● Instructions for the task
Every line of the material needs an exact copy, apart from the images.

● Data in this exercise
◆ ◆ ◆ ◆
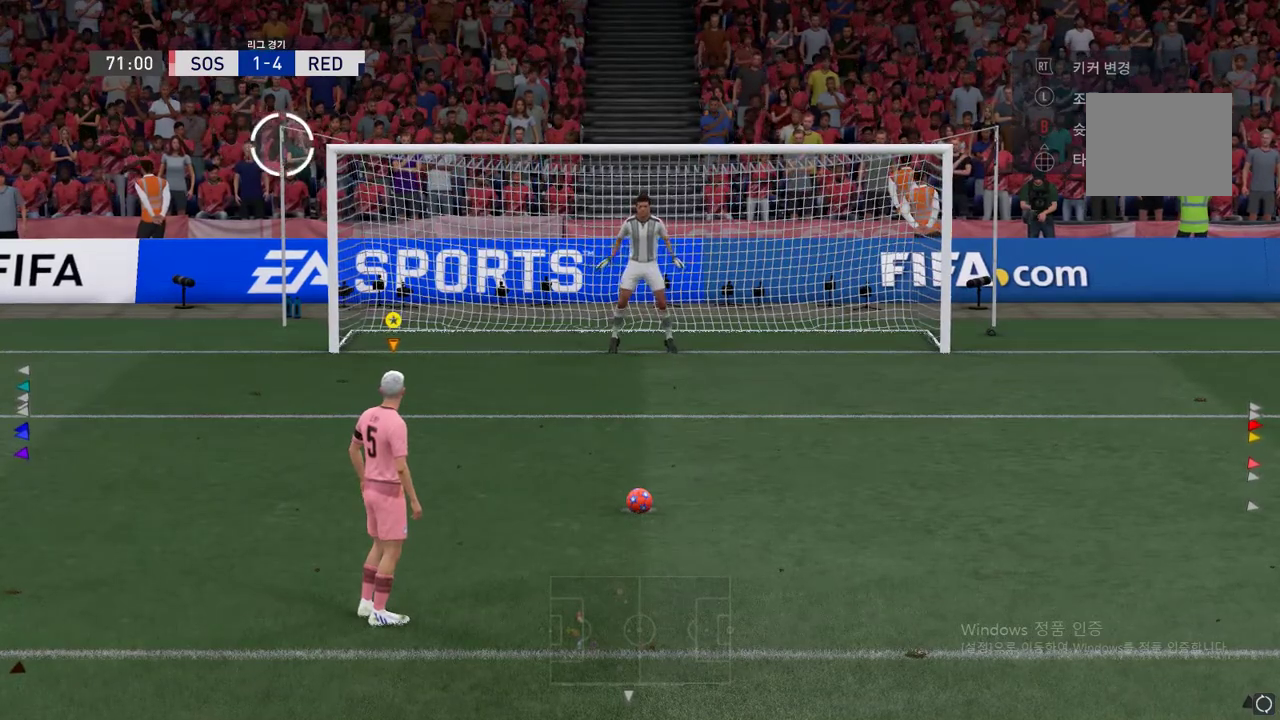
{"buttons": [], "left_stick": "up-left", "right_stick": "center", "events": []}
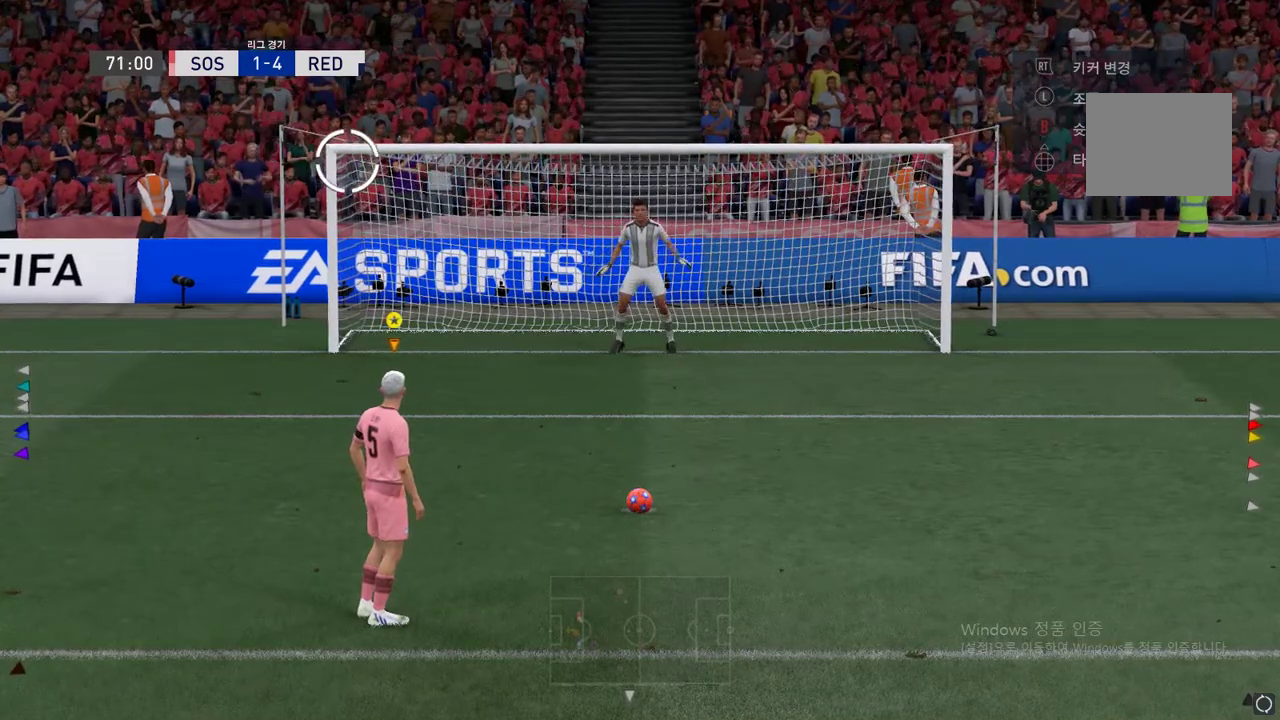
{"buttons": [], "left_stick": "up-left", "right_stick": "center", "events": []}
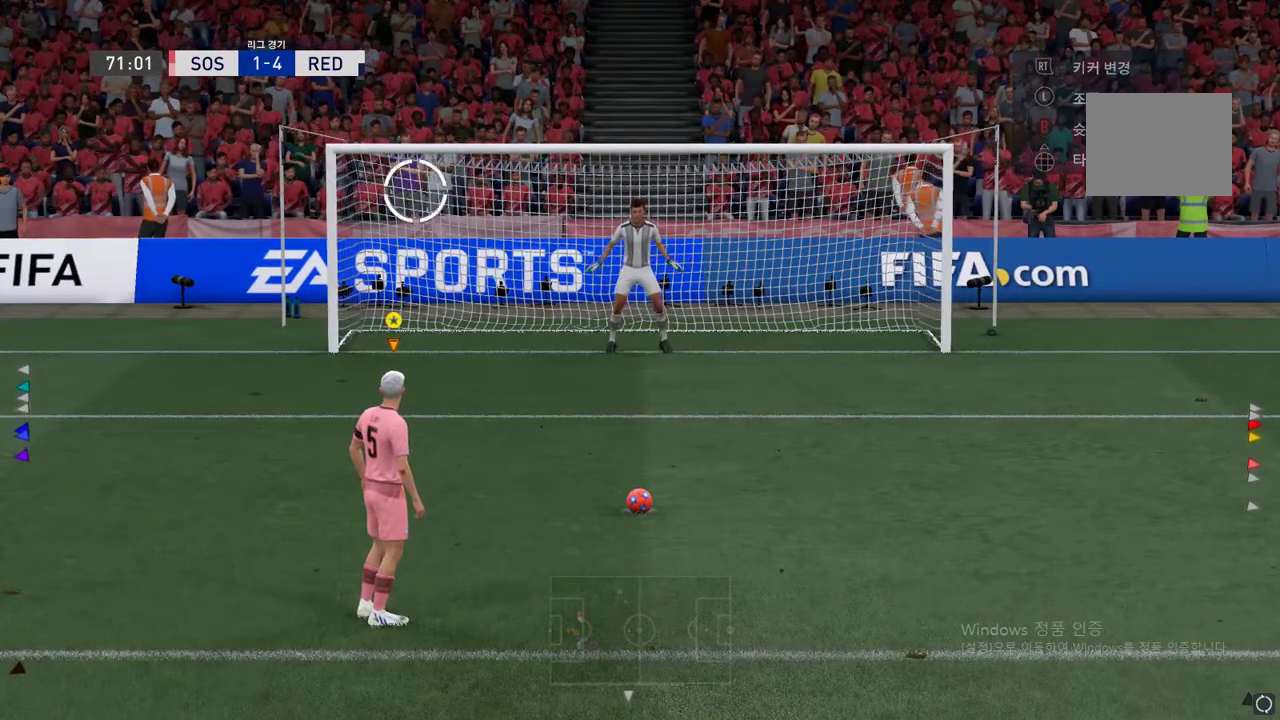
{"buttons": [], "left_stick": "up-left", "right_stick": "center", "events": []}
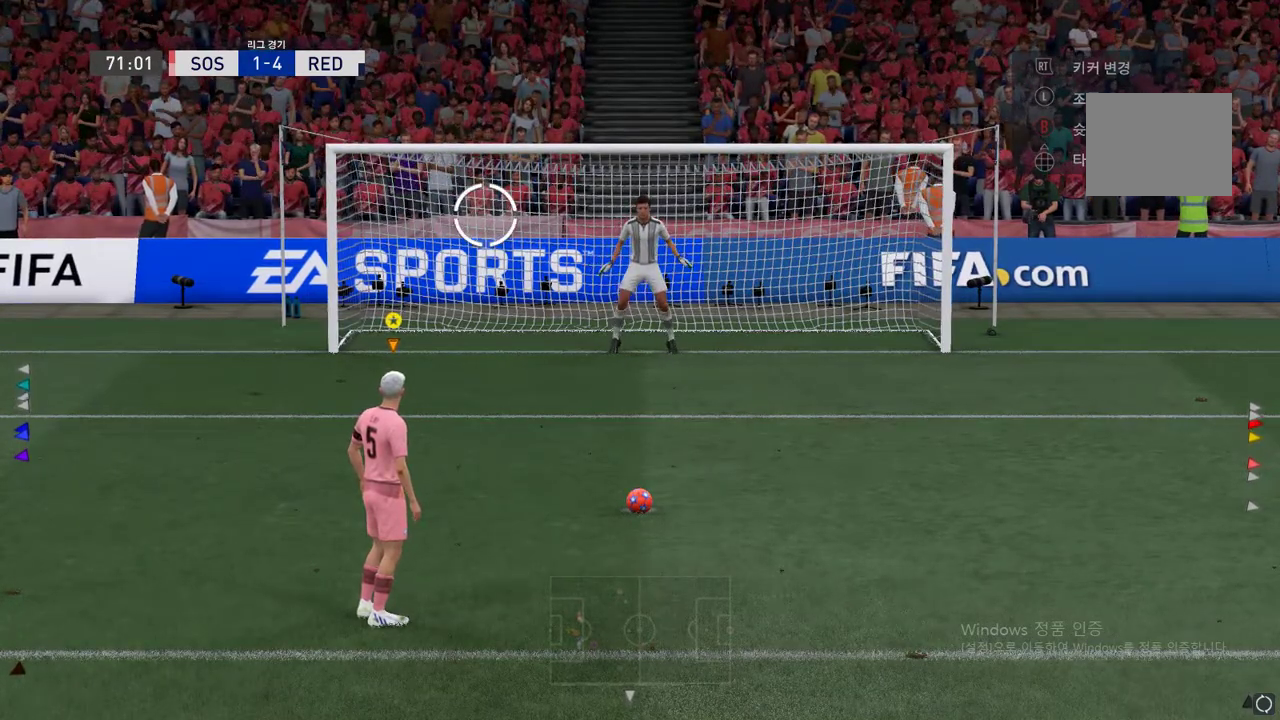
{"buttons": [], "left_stick": "up-left", "right_stick": "center", "events": []}
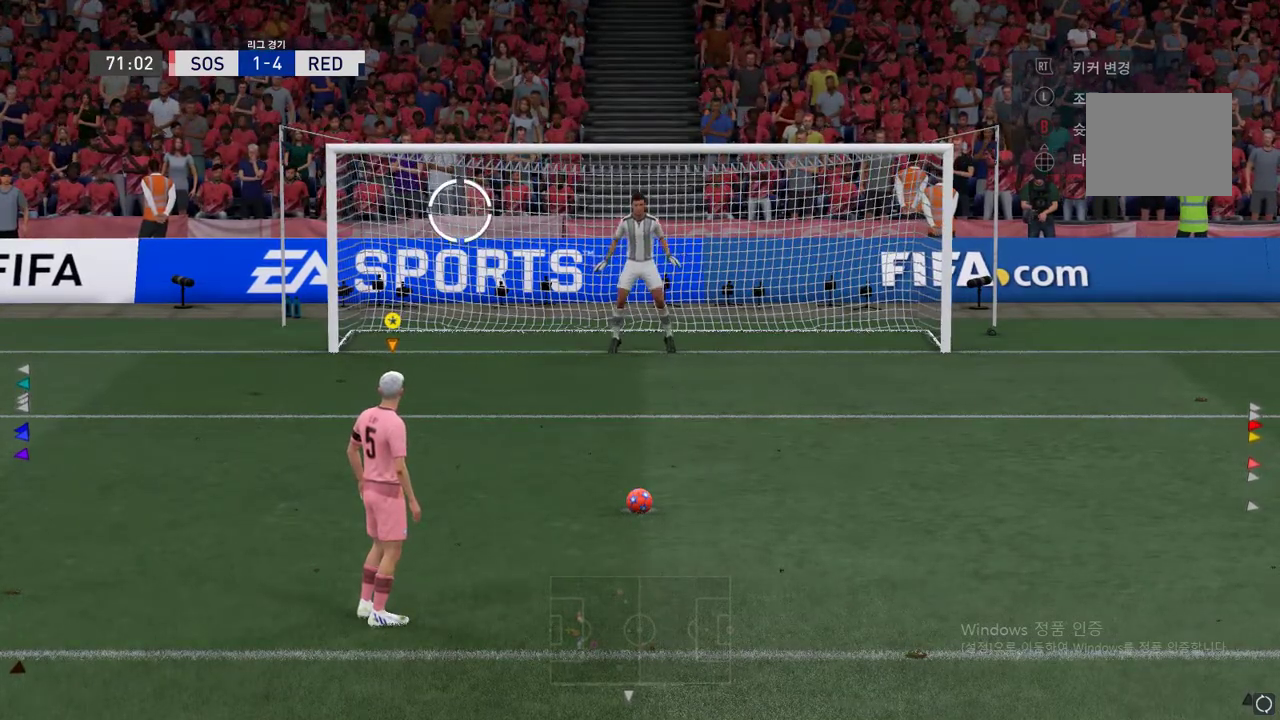
{"buttons": [], "left_stick": "up-left", "right_stick": "center", "events": []}
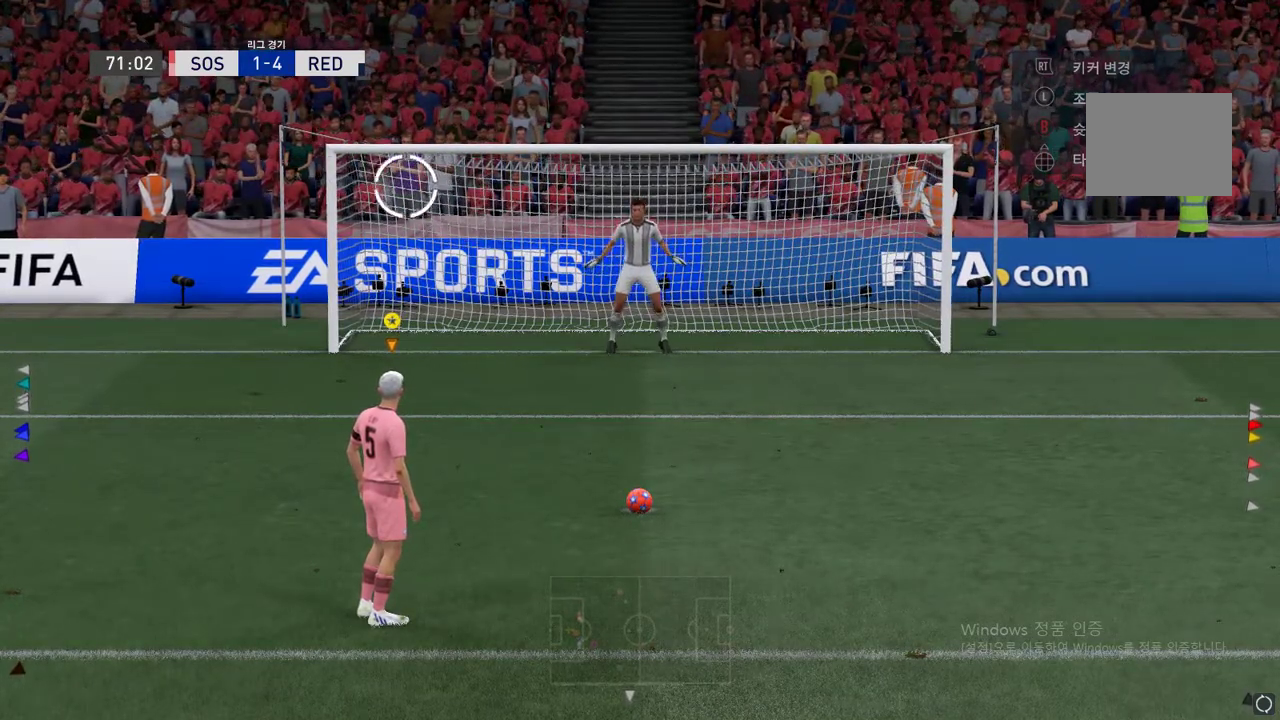
{"buttons": [], "left_stick": "up-left", "right_stick": "center", "events": []}
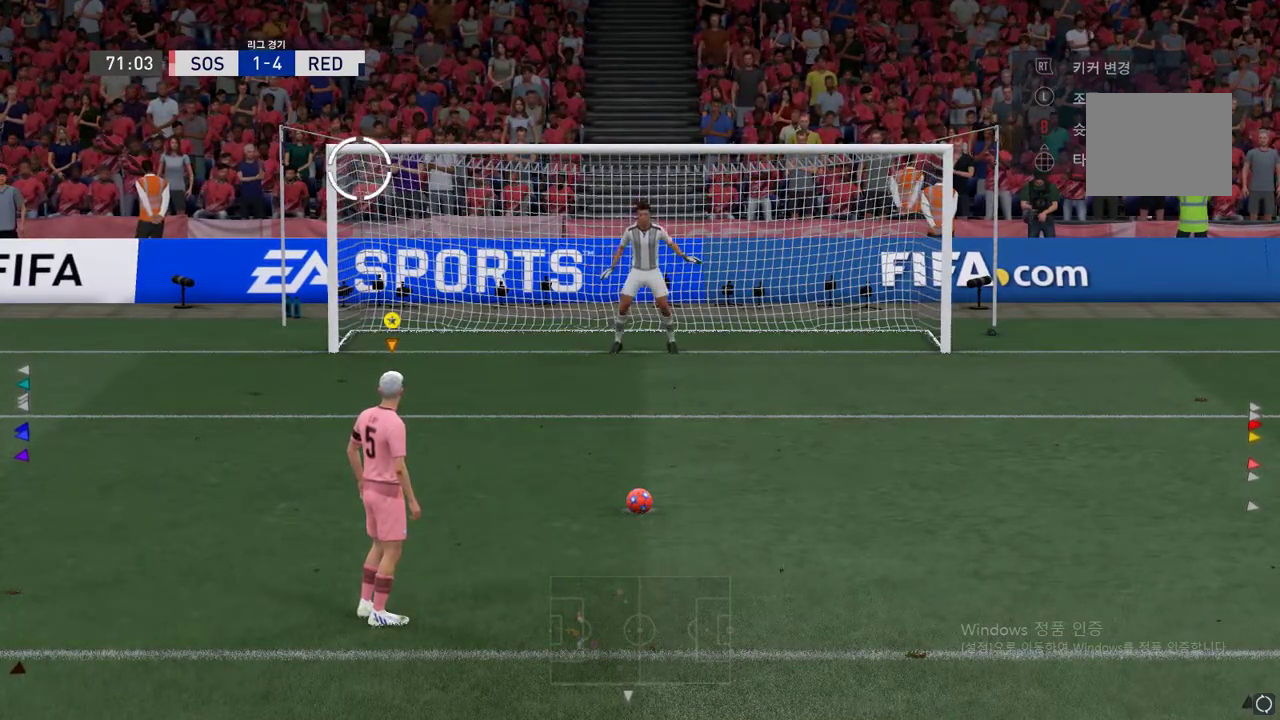
{"buttons": [], "left_stick": "up-left", "right_stick": "center", "events": []}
◆ ◆ ◆ ◆
● Exercise output
{"buttons": [], "left_stick": "up-left", "right_stick": "center", "events": []}
{"buttons": [], "left_stick": "up-left", "right_stick": "center", "events": []}
{"buttons": [], "left_stick": "up-left", "right_stick": "center", "events": []}
{"buttons": [], "left_stick": "up-left", "right_stick": "center", "events": []}
{"buttons": [], "left_stick": "up-left", "right_stick": "center", "events": []}
{"buttons": [], "left_stick": "up-left", "right_stick": "center", "events": []}
{"buttons": [], "left_stick": "up-left", "right_stick": "center", "events": []}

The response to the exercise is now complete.